### PROBLEM
Once the pictures are set aside, reproduce the remaining data exactly.

BEGIN DATASET RECORDS

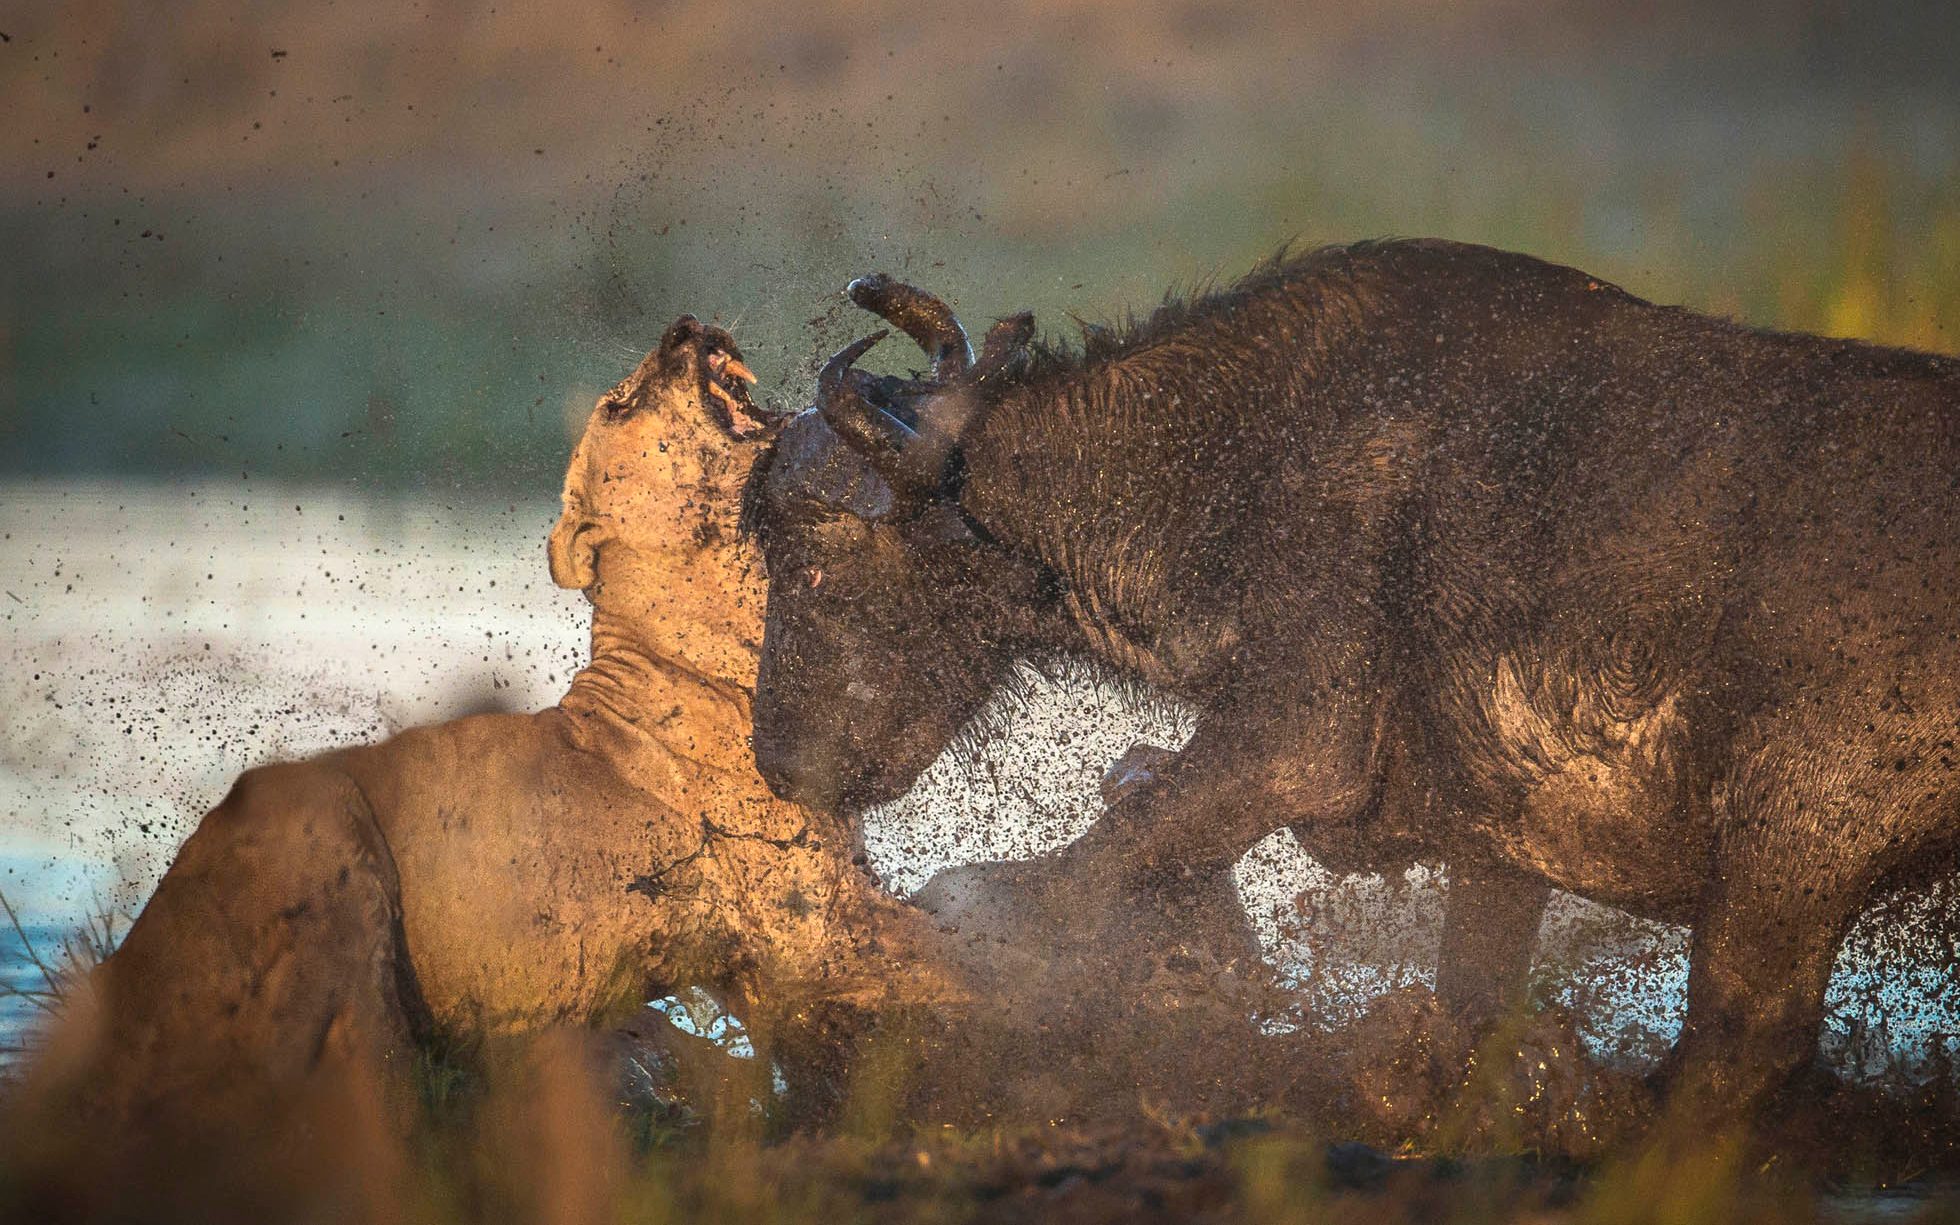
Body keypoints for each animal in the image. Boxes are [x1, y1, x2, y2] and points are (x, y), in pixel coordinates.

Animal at [740, 241, 1952, 1128]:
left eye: (812, 560)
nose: (778, 761)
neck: (1240, 455)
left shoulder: (1292, 737)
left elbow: (1097, 858)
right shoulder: (1496, 849)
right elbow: (1467, 1003)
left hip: (1784, 861)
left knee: (1737, 1051)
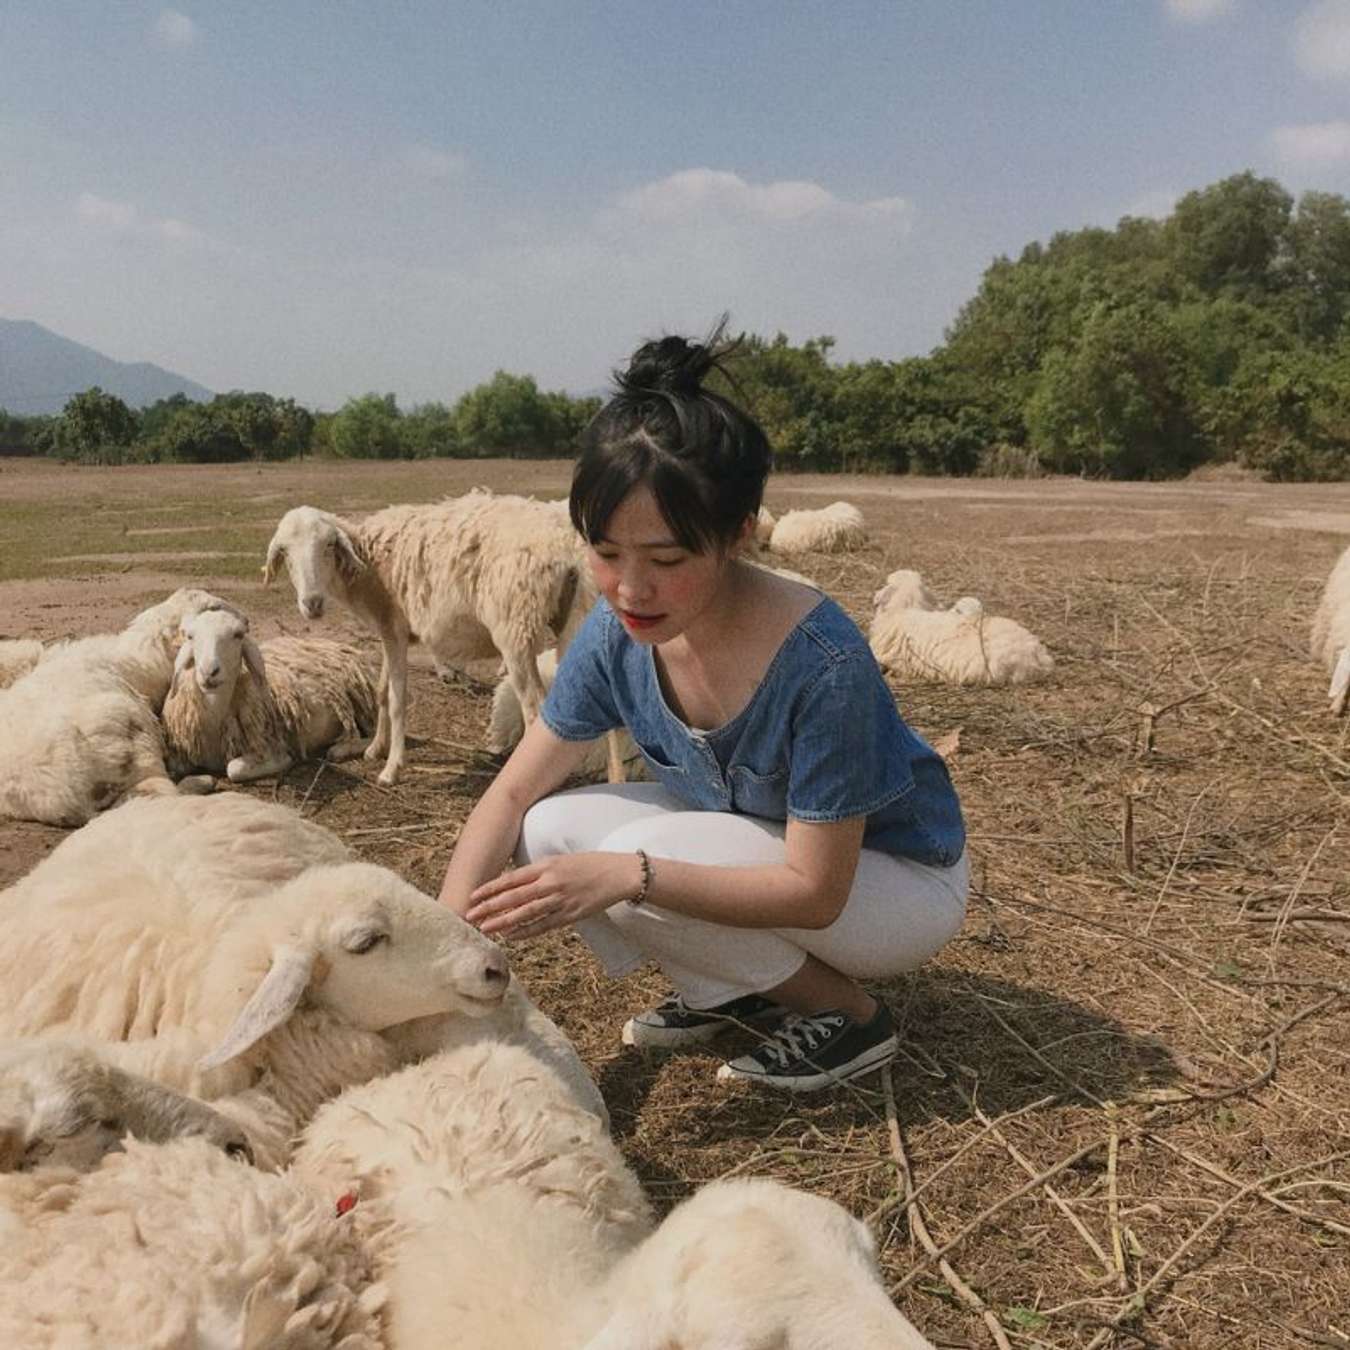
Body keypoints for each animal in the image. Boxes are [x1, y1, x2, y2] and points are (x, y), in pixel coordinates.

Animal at [162, 607, 378, 788]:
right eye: (190, 636)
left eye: (238, 635)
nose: (209, 672)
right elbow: (176, 765)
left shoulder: (270, 746)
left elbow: (234, 769)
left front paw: (284, 761)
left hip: (362, 698)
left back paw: (341, 749)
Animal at [264, 488, 602, 783]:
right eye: (284, 552)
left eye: (329, 546)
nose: (312, 604)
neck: (367, 563)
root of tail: (562, 545)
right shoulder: (389, 632)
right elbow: (381, 691)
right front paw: (375, 748)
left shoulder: (394, 629)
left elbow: (397, 700)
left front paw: (391, 769)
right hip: (575, 619)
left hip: (514, 629)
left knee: (534, 712)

END DATASET RECORDS

### RESPONSE TO THIS EXERCISE
Body keypoints for each animal in the image. Boxes are [x1, y1, x2, y2] and points are (x, y), in pixel coordinates.

Animal at [740, 241, 1952, 1128]:
left eye: (812, 560)
nose: (778, 761)
neck: (1240, 455)
left shoulder: (1292, 737)
left elbow: (1097, 858)
right shoulder: (1496, 849)
right elbow: (1467, 1003)
left hip: (1784, 861)
left knee: (1737, 1051)
Body keypoints for each animal in the image. Boxes are [x1, y1, x2, y2] and points are (x, y), in pixel coordinates.

Animal at [162, 607, 378, 788]:
right eye: (190, 636)
left eye: (238, 635)
nose: (209, 672)
right elbow: (176, 765)
left shoulder: (270, 746)
left elbow: (234, 769)
left front paw: (284, 761)
left hip: (362, 698)
left back paw: (341, 749)
Animal at [264, 488, 602, 783]:
right eye: (284, 552)
left eye: (329, 546)
nose: (312, 604)
neck: (367, 563)
root of tail: (562, 545)
right shoulder: (389, 632)
right elbow: (381, 691)
right front paw: (375, 748)
left shoulder: (394, 629)
left elbow: (397, 700)
left front paw: (391, 769)
right hip: (575, 619)
left hip: (514, 629)
left knee: (534, 712)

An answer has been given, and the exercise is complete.